India's real estate sector is poised for significant growth, requiring an estimated ₹50 lakh crore in capital over the next decade to facilitate its expansion into a $1 trillion market by 2030 and a projected $5-7 trillion industry by 2047, as detailed in a recent report by Anarock Capital. This vast capital infusion is deemed essential to overcome a variety of financing challenges currently hindering the sector. Issues such as regulatory obstacles, limited access to institutional funding, and elevated borrowing costs—especially for smaller developers—are critically impeding progress. The report emphasizes that restrictions imposed by the Reserve Bank of India (RBI) on bank financing for land acquisitions have compelled developers to seek alternative funding sources, including non-banking financial companies (NBFCs), alternative investment funds (AIFs), and private equity (PE) investors.
The need for diversified capital sources is accentuated by the stringent conditions set by banks, which often require hefty equity contributions and strict adherence to Debt Service Coverage Ratio (DSCR) norms. In contrast, NBFCs and private lenders typically impose higher interest rates, further escalating project costs. Legal challenges, title disputes, and delays in obtaining regulatory approvals also act as significant barriers, contributing to a climate of uncertainty that hampers funding availability. Additionally, high interest rates, tighter RBI regulations concerning refinancing and debt restructuring, and the burden of non-performing assets (NPAs) are further constraining the borrowing capabilities of developers.
Experts indicate that the Indian real estate sector is entering a protracted capital expansion cycle, with expectations of increased institutional participation over the coming years. Umesh Gowda H.A. noted that the diversification of funding sources—including AIFs, REITs, NBFCs, and private capital—is playing a pivotal role in bridging financing gaps across various stages of real estate projects, from land acquisition to construction finance and last-mile funding. This diversification reflects a strong end-user demand for housing, which continues to drive growth in housing finance. A significant shift in the funding landscape has occurred, with AIFs emerging as a vital source of growth capital, especially following the 2018 NBFC crisis.

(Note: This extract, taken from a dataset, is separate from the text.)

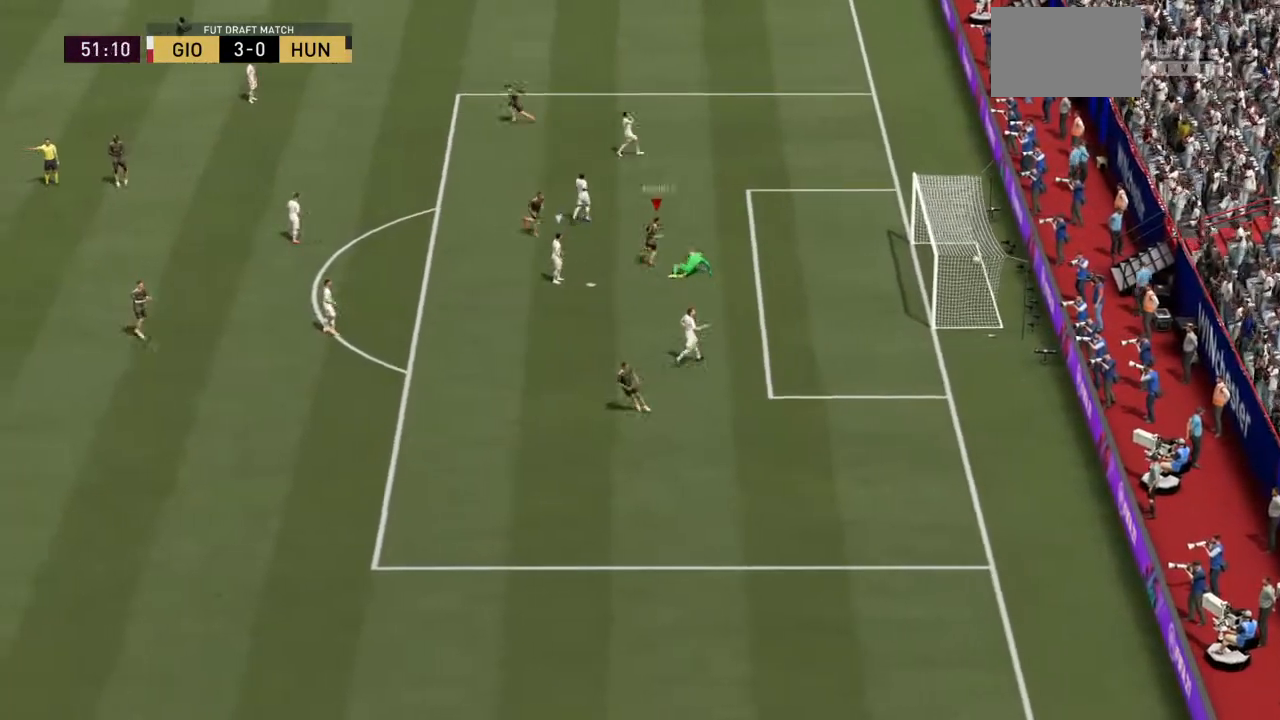
Gameplay with a controller (PlayStation layout); each line is a JSON object with the inputs held at the frame after it. "events" lists button and stick changes between this image and that frame as [ms after this image, input, new state], when the widget could be followed in between. Not read: L3 R3.
{"buttons": [], "left_stick": "down-right", "right_stick": "center", "events": [[100, "R2", "up"], [434, "left_stick", "down-right"]]}
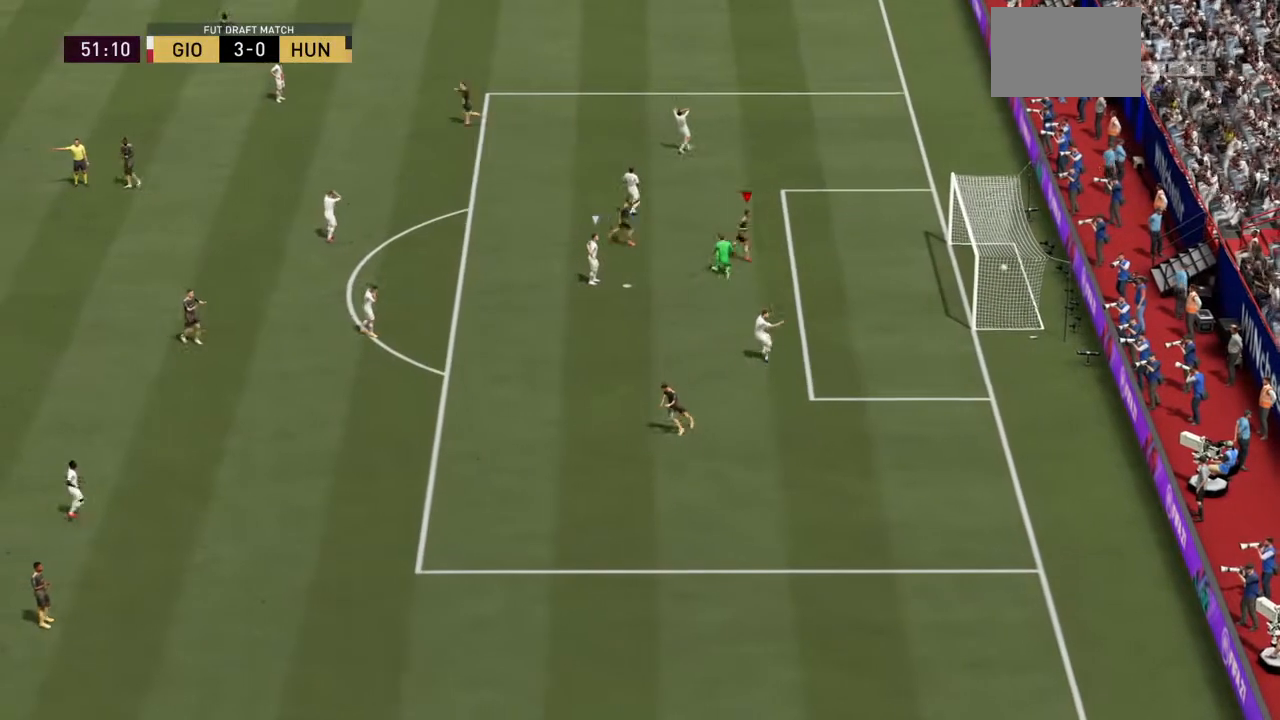
{"buttons": [], "left_stick": "down-right", "right_stick": "center"}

As of December 2025, real estate investments accounted for approximately 12% of total AIF investments, translating to nearly $8 billion, according to data from the Securities and Exchange Board of India.
Despite these developments, the report reveals that Tier II and Tier III developers still struggle with limited access to institutional funding, with capital predominantly concentrated among major developers in the most prominent cities. Lalit Parihar underscored the importance of expanding diversified funding channels into emerging markets, particularly as housing demand is expected to rise significantly. Addressing these challenges and ensuring equitable access to funding will be crucial for the sustained growth and development of India's real estate sector in the coming decade.